Looming up before him like a phantom in the foggy light is the ship; and now, perhaps, if any of the crew have gone down with her, the diver feels a momentary horror; but if no one has been lost, he sets about his work, and hums a cheerful tune.
It may be that the vessel has settled low in the sand, that she is broken in two, or that the hole in her bottom can not be repaired. But we will suppose that the circumstances are favorable, that the sand is firm, and the hull in an easy position.
The diver signals to be hauled up, makes his report, and in his next descent he is accompanied by several others, who help him to drag massive chains of iron underneath the ship, at the bow, at the stern, and in the middle. This is a tedious and exhausting operation, which sometimes takes many days; and when it is completed, the pontoons are towed into position at each side of the ship.
The pontoons, simply described, are hollow floats. They are oblong, built of wood, and possess great buoyancy. Some of them are over a hundred feet long, eighteen feet wide, and fourteen feet deep; but their size, and the number of them used, depend on the length of the vessel that is to be raised. Circular tubes, or wells, extend through them; and when the chains are secured underneath the ship, the ends are inserted in these wells by the divers, and drawn up through them by hydraulic power. The chains thus form a series of loops like the common swing of the playground, in which the ship rests; and as they are shortened in being drawn up through the wells, the ship lifts. The ship lifts if all be well—if the chains do not part, or some other accident occur; but the wreckers need great patience, and sometimes they see the labor of weeks undone in a minute.

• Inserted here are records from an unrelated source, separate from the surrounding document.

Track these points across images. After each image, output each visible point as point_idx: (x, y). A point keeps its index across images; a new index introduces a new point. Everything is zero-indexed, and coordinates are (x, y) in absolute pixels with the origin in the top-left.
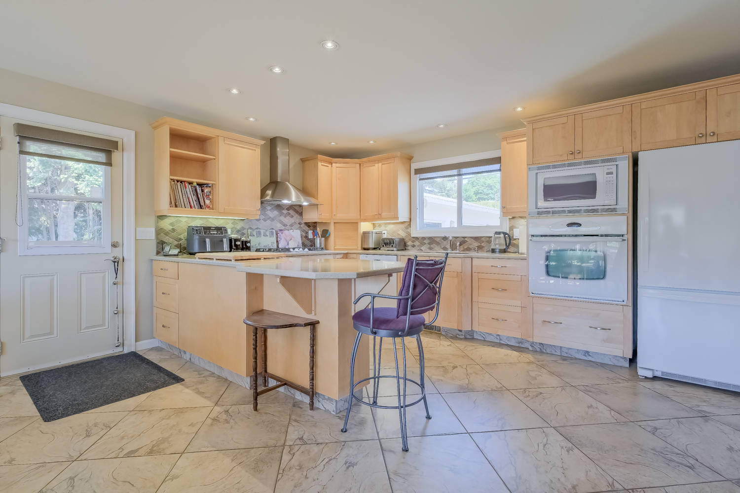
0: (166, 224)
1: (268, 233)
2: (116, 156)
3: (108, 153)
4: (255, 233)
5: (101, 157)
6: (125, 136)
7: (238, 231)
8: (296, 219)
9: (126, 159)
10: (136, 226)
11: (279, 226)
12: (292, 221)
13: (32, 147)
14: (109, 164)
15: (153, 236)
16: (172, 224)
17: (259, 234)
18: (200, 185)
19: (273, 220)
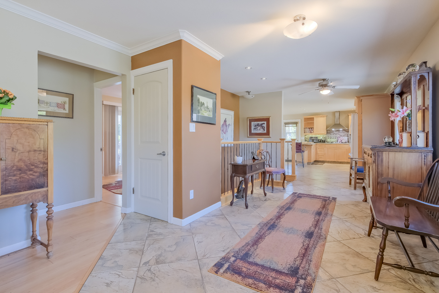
0: (307, 136)
1: (334, 138)
2: (298, 124)
3: (296, 124)
4: (329, 138)
5: (295, 125)
6: (299, 121)
7: (325, 138)
8: (346, 133)
9: (299, 125)
10: (301, 137)
11: (338, 136)
12: (344, 134)
13: (286, 125)
14: (296, 126)
15: (304, 139)
16: (308, 136)
17: (331, 138)
18: (311, 128)
19: (336, 134)
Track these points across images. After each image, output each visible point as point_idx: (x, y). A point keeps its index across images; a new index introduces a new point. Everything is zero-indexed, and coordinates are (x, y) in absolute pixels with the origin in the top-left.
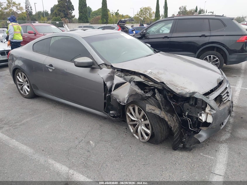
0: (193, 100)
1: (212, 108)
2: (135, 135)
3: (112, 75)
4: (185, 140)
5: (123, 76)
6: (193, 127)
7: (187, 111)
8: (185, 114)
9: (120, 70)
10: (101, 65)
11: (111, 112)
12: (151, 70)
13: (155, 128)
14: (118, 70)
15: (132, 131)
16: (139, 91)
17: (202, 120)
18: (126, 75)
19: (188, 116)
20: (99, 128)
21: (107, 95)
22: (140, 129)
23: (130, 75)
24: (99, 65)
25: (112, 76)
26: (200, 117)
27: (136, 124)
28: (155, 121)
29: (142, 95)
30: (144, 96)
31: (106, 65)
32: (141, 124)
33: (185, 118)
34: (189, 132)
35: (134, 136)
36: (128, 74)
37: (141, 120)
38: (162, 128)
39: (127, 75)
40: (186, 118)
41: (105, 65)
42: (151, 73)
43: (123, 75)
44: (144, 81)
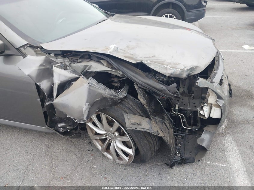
0: (184, 85)
1: (219, 97)
2: (105, 153)
3: (48, 67)
4: (180, 145)
5: (68, 64)
6: (188, 126)
7: (177, 104)
8: (175, 108)
9: (60, 53)
10: (22, 49)
11: (59, 125)
12: (115, 45)
13: (142, 146)
14: (56, 53)
15: (100, 148)
16: (107, 92)
17: (205, 116)
18: (74, 62)
19: (180, 111)
20: (46, 153)
21: (47, 104)
22: (113, 147)
23: (80, 60)
24: (18, 49)
25: (48, 69)
26: (201, 112)
27: (106, 139)
28: (141, 136)
29: (112, 99)
30: (117, 99)
31: (31, 46)
32: (114, 139)
33: (174, 113)
34: (182, 131)
35: (104, 156)
36: (78, 60)
37: (113, 134)
38: (152, 143)
39: (76, 61)
40: (176, 113)
41: (29, 46)
42: (116, 49)
43: (67, 61)
44: (109, 69)
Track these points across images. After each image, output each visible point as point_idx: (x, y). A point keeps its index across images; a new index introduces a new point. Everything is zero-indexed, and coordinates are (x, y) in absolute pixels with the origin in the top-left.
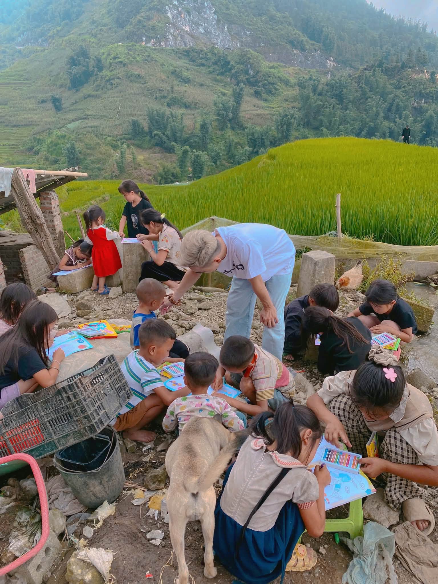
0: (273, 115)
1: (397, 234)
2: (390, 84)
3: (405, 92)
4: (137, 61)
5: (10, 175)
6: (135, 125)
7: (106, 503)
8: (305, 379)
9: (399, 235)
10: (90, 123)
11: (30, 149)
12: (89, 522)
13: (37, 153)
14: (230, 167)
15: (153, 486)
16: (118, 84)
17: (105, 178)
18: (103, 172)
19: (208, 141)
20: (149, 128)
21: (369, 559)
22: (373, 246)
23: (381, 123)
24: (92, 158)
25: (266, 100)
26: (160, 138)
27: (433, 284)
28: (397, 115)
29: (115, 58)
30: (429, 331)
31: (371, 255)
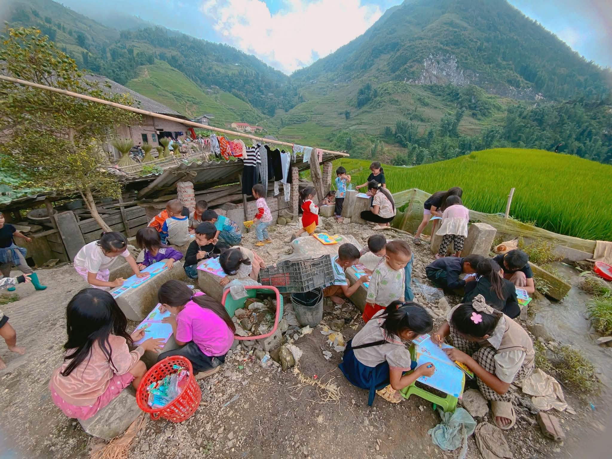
0: (482, 130)
1: (558, 226)
2: (587, 115)
3: (599, 122)
4: (398, 92)
5: (311, 151)
6: (388, 129)
7: (308, 326)
8: (447, 303)
9: (560, 226)
10: (362, 127)
11: (328, 139)
12: (298, 332)
13: (331, 141)
14: (442, 160)
15: (334, 328)
16: (384, 105)
17: (363, 159)
18: (363, 155)
19: (431, 143)
20: (396, 132)
21: (451, 430)
22: (533, 230)
23: (572, 142)
24: (359, 147)
25: (479, 120)
26: (401, 139)
27: (578, 268)
28: (588, 139)
29: (385, 90)
30: (562, 300)
31: (528, 235)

We are presupposing success, however, and instead of sinking or capsizing, the ship appears above the bubbling water, and between the pontoons, which groan and tremble with her weight.
As soon as her decks are above water, so much of the cargo is removed as is necessary to enable the divers to reach the broken part of the hull, which they patch with boards and canvas if she is built of wood, or with iron plates if she is of iron. This is the most perilous part of the diver's work, as there are so many projections upon which his air-tube may catch; but he finds it almost as easy to ply his hammer and drill in making repairs under water as on shore.
The ship is next pumped out, and borne between the pontoons by powerful tugs to the nearest dry-dock, where all the damages are finally repaired, and in a month or two she is once more afloat, with nothing to indicate her narrow escape.